To determine if lung tissue from PAH patients contained viruses that were previously implicated in PAH pathology (HIV, Human herpesvirus 8, and hepatitis C virus), Saito et al. performed a metagenomic viral screen using next-generation sequencing and did not detect the presence of any exogenous viruses ^[26][152]. However, the authors observed a significant increase in HERV-K envelope and dUTPase mRNA in lung extracts from patients with PAH compared to healthy controls. Upon further inspection, they identified that HERV-K envelope and dUTPase proteins were primarily expressed in CD68+ macrophages that were present in the lung tissue and found that circulating monocytes from PAH patients exhibited higher levels of dUTPase mRNA compared to controls. These findings led the authors to explore the functional implications of dUTPase elevation by treating monocytes, pulmonary arterial endothelial cells (PAECs), and B cells with recombinant dUTPase. Following dUTPase treatment, all three cell types exhibited markers of inflammation or activation, including secretion of TNFα, IL1β, and IL6 by the monocytes and PAECs, and with CD69 expression and STAT3 signaling in the B cells. Additionally, the authors found that HERV-K dUTPase treated PAECs displayed increased vulnerability to apoptosis in an IL-6 independent manner in response to serum withdrawal, a hallmark of PAH PAECs. Lastly, as the authors found increased HERV-K dUTPase levels in the lungs and circulating monocytes of PAH patients, they decided to examine the impact of intravenous HERV-K dUTPase administration in a rat model to assess if HERV-K dUTPase elevation could initiate the development of PAH. They found that HERV-K dUTPase administration resulted in decreased pulmonary artery acceleration time, increased right ventricular systolic blood pressure, and right ventricular hypertrophy compared with saline-injected rat markers of early PAH development. Interestingly, the same group recently showed that monocytes overexpressing HERV-K dUTPase release this protein, incorporated into extracellular vesicles (EVs), and cause pulmonary hypertension in association with endothelial mesenchymal transition (EndMT) related to the induction of SNAIL/SLUG, IL-6, and VCAM1 ^[27][153].

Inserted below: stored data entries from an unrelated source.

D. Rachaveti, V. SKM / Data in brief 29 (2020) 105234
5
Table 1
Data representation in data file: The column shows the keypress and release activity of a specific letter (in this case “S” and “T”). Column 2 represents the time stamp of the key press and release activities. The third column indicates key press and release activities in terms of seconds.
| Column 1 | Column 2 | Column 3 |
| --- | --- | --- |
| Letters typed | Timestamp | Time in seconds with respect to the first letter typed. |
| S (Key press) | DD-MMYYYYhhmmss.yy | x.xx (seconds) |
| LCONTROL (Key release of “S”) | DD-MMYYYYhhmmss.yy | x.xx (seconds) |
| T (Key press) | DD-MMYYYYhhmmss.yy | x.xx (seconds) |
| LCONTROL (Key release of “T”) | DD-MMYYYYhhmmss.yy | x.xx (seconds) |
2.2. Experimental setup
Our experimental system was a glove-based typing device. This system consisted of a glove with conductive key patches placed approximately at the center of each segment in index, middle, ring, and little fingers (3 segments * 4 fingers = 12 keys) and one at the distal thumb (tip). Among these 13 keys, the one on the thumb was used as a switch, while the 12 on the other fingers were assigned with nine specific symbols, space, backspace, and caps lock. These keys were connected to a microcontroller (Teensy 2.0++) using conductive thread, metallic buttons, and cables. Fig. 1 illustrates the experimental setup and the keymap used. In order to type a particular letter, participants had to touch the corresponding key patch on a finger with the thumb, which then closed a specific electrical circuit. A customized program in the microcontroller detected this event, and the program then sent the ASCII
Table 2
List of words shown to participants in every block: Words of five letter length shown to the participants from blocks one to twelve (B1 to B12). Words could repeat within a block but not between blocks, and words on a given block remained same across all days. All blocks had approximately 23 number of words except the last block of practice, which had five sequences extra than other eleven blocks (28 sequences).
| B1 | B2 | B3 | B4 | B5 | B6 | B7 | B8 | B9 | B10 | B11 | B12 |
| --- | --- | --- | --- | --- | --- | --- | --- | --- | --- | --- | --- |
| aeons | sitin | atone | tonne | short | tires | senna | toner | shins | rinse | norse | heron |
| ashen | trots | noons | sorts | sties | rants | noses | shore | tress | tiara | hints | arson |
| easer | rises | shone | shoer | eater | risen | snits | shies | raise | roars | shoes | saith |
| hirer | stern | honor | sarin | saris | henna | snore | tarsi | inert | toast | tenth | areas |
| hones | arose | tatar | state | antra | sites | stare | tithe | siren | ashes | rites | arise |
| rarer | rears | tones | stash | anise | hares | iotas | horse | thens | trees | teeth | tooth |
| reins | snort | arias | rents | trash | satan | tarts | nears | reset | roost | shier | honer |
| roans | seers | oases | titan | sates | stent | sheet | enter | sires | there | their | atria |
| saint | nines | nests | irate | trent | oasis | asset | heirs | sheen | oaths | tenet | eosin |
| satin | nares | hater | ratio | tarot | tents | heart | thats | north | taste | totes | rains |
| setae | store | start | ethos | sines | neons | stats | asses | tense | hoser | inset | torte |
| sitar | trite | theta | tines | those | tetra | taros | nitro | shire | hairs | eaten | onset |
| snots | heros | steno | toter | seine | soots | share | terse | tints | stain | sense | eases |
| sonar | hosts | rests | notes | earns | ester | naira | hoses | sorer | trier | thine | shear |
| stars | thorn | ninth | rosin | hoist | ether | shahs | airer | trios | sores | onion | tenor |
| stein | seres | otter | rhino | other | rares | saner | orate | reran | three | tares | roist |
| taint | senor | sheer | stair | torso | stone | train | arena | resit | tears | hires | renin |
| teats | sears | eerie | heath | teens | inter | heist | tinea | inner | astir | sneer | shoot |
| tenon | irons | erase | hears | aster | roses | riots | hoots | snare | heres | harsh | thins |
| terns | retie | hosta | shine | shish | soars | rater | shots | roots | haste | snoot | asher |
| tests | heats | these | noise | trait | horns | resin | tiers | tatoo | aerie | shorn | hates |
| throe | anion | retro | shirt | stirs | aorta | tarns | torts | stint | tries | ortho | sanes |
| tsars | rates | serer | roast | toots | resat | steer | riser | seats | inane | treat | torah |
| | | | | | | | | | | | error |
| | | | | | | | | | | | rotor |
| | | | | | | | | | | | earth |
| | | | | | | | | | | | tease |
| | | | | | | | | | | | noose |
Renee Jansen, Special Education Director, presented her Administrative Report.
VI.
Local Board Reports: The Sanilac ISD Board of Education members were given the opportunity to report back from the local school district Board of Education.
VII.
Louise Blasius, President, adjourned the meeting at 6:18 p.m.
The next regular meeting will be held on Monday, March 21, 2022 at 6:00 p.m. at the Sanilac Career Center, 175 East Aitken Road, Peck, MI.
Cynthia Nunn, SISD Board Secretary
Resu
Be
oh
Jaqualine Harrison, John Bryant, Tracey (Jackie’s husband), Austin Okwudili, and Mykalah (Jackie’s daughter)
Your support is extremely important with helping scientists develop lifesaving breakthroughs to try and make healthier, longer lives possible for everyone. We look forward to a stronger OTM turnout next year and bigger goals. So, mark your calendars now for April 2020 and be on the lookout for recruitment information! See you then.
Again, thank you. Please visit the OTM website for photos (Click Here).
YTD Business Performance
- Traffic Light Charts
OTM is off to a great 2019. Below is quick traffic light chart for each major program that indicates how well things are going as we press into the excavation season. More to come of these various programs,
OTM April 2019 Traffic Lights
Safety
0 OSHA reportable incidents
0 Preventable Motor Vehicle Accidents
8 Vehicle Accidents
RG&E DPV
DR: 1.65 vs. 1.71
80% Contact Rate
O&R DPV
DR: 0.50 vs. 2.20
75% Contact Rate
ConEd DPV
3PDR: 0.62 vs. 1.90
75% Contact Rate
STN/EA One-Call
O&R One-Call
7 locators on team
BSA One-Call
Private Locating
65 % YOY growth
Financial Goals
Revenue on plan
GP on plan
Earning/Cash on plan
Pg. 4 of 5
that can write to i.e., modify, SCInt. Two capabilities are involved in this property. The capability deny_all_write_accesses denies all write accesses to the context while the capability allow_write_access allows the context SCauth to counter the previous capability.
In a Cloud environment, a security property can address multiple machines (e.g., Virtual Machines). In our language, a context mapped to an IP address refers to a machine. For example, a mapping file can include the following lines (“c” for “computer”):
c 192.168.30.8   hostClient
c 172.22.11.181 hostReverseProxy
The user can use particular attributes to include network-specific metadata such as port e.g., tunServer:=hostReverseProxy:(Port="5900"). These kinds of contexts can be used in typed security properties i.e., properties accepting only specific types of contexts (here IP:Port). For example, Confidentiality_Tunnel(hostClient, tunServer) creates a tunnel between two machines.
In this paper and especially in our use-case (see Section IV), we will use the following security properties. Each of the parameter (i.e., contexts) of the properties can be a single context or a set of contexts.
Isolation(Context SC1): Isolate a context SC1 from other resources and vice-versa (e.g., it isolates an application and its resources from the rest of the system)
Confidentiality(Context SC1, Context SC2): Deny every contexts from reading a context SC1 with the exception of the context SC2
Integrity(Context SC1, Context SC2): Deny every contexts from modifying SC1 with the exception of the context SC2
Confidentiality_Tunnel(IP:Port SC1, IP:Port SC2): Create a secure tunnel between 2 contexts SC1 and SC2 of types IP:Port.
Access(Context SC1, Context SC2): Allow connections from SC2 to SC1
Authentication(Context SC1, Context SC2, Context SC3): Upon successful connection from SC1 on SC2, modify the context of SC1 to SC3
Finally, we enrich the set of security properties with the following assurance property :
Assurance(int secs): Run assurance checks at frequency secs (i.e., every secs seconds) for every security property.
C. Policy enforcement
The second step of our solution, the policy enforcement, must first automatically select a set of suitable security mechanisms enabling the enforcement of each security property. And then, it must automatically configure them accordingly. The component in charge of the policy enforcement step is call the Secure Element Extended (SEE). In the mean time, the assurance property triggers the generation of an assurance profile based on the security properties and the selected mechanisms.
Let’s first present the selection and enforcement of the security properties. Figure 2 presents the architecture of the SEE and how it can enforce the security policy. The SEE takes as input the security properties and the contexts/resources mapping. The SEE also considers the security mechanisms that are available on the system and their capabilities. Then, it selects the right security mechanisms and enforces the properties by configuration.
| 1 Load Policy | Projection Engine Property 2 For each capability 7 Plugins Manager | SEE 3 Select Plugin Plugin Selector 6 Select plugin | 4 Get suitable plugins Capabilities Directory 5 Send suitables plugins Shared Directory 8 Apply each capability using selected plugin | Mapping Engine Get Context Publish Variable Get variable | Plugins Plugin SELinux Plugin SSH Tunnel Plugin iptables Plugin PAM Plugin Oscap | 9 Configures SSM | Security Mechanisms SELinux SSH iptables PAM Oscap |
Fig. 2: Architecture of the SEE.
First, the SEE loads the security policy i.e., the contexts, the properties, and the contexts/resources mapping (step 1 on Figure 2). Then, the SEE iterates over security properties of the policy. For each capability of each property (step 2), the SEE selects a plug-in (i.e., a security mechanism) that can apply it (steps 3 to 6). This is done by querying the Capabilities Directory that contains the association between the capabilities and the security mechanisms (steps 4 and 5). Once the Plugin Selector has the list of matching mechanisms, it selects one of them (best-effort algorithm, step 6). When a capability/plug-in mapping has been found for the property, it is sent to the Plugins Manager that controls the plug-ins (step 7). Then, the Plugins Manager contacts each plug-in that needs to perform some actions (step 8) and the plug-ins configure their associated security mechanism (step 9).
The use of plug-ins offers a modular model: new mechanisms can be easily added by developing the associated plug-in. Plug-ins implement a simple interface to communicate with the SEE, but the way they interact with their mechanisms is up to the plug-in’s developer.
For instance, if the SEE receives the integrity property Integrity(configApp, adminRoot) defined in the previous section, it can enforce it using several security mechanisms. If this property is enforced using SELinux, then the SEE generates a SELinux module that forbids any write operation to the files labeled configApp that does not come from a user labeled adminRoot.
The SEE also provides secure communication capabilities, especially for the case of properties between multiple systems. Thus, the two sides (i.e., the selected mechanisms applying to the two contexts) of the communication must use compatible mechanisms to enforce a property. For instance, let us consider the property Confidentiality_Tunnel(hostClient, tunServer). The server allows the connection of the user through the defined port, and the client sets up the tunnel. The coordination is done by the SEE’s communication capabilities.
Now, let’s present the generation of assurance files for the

While it is difficult to definitively prove that HERV-K elevation is the (or an) initiating factor in PAH, the authors identified that HERV-K dUTPase is elevated in PAH patients, demonstrated the ability of HERV-K dUTPase to induce inflammation through the activation of several relevant cell types, and established that HERV-K dUTPase administration alone can result in pathological indicators of PAH development ^[26][152]. Though there is a relative lack of literature on the relationship between HERVs and cardiovascular-related diseases, it is clear that HERV-K elevation can instigate and sustain inflammation within the vasculature network. It is likely that future studies can shed new light on the consequences of HERV reactivation in the context of heart inflammation and disease.